La gestione del lembo di spiaggia è stata concessa gratuitamente dall’amministrazione di Otranto, con la quale forte è stata la sinergia e la collaborazione per mettere in atto una concreta e reale inclusione sociale non solo per i cittadini locali, ma anche per tutti i turisti che sceglieranno il Salento come meta per le loro vacanze.

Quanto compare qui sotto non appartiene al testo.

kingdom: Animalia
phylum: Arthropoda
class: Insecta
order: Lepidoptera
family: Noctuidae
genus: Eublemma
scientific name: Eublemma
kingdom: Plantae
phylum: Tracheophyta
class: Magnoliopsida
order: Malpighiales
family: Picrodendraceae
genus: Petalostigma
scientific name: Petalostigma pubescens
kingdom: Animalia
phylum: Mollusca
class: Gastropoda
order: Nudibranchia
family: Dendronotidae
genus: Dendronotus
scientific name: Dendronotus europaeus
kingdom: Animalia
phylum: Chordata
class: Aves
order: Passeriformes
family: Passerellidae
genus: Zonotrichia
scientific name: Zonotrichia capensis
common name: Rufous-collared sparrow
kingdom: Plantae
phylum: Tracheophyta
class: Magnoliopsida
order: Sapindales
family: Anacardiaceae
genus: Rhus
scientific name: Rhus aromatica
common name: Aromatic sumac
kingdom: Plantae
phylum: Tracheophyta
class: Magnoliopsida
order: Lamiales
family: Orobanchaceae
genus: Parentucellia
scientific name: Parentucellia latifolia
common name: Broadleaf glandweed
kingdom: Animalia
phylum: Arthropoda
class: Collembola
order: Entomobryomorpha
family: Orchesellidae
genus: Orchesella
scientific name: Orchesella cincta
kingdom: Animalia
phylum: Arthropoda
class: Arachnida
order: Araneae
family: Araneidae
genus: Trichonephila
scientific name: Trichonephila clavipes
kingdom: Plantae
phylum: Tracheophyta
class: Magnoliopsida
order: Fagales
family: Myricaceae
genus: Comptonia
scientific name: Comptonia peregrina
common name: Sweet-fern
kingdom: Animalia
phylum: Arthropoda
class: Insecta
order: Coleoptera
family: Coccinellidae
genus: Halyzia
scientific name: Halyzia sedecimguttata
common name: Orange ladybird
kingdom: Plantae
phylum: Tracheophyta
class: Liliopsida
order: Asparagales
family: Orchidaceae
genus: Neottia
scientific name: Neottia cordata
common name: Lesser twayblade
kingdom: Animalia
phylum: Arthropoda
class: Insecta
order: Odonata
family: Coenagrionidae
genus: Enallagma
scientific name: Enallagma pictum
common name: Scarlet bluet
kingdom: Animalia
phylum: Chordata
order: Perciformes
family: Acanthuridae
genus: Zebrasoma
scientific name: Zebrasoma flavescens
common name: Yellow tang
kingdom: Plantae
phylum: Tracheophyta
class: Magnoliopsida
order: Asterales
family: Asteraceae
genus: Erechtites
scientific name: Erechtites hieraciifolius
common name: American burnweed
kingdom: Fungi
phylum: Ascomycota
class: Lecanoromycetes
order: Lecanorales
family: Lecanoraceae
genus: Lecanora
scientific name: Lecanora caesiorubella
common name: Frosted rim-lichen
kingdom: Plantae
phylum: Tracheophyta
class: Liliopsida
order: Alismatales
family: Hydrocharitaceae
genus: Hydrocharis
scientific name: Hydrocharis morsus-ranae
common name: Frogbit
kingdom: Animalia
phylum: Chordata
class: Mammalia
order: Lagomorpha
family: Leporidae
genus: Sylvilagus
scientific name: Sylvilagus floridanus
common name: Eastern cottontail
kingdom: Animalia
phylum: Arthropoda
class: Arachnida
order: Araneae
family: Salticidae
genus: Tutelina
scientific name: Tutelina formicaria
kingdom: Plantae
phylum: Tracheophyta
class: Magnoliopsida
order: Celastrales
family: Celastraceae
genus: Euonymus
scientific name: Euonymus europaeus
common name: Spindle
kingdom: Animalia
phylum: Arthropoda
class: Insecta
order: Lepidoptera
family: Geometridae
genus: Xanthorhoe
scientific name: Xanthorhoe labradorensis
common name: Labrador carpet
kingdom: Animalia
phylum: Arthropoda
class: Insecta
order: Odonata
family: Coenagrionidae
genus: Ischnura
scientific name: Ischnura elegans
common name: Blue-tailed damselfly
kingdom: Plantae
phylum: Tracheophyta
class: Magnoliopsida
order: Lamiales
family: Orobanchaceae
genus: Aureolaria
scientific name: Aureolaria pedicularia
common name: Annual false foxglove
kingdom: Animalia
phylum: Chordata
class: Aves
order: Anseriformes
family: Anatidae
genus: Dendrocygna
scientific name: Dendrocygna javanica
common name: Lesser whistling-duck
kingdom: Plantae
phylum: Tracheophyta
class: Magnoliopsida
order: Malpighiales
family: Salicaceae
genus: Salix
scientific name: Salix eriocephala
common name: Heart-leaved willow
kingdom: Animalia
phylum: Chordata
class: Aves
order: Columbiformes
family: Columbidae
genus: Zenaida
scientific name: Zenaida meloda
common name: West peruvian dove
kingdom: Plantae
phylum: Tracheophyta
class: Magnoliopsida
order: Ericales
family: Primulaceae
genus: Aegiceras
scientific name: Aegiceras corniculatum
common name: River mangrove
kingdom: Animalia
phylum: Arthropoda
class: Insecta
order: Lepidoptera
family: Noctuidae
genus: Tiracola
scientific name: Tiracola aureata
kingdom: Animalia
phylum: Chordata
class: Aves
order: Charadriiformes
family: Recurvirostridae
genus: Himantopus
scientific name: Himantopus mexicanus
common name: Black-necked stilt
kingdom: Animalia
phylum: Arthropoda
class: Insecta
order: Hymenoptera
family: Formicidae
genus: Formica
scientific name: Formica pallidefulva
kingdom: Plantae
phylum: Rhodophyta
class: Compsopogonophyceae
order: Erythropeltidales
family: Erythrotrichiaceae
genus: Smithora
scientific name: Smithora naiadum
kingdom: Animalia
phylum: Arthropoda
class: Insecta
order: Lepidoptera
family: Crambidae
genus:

L’area sarà accessibile gratuitamente e prenotabile in ogni giornata per una sola delle due fasce orarie: turno antimeridiano (dalle 9 alle 13), turno pomeridiano (dalle 14 alle 18) e sarà regolato da personale qualificato in grado di fornire assistenza agli ospiti nel rispetto dei protocolli di sicurezza sanitaria.

Cristina De Benedetto
«Grazie alla cooperazione tra l’Amministrazione comunale di Otranto e la coop. Soc. L’Integrazione anche quest’anno la nostra Città sarà dotata di una spiaggia super accessoriata per persone con disabilità, dopo il successo dello scorso anno», dichiara Cristina De Benedetto, già assessore nella precedente Giunta Cariddi, «abbiamo lavorato tanto negli ultimi mesi per far sì che Otranto possa essere una Città accessibile, inclusiva, sensibile a certe problematiche per cui spesse volte le famiglie sono costrette a rinunciare a una vacanza, a un momento di relax. Potremo garantire anche nella stagione balneare ormai alle porte delle giornate spensierate e di svago con il supporto di personale qualificato e competente capace di soddisfare qualsiasi richiesta. Quest’anno avremo delle novità che sicuramente incontreranno il favore dei fruitori della spiaggia attrezzata e siamo proprio contenti di questo. La sinergia che si è creata con L’Integrazione sta portando a fare passi concreti e importanti».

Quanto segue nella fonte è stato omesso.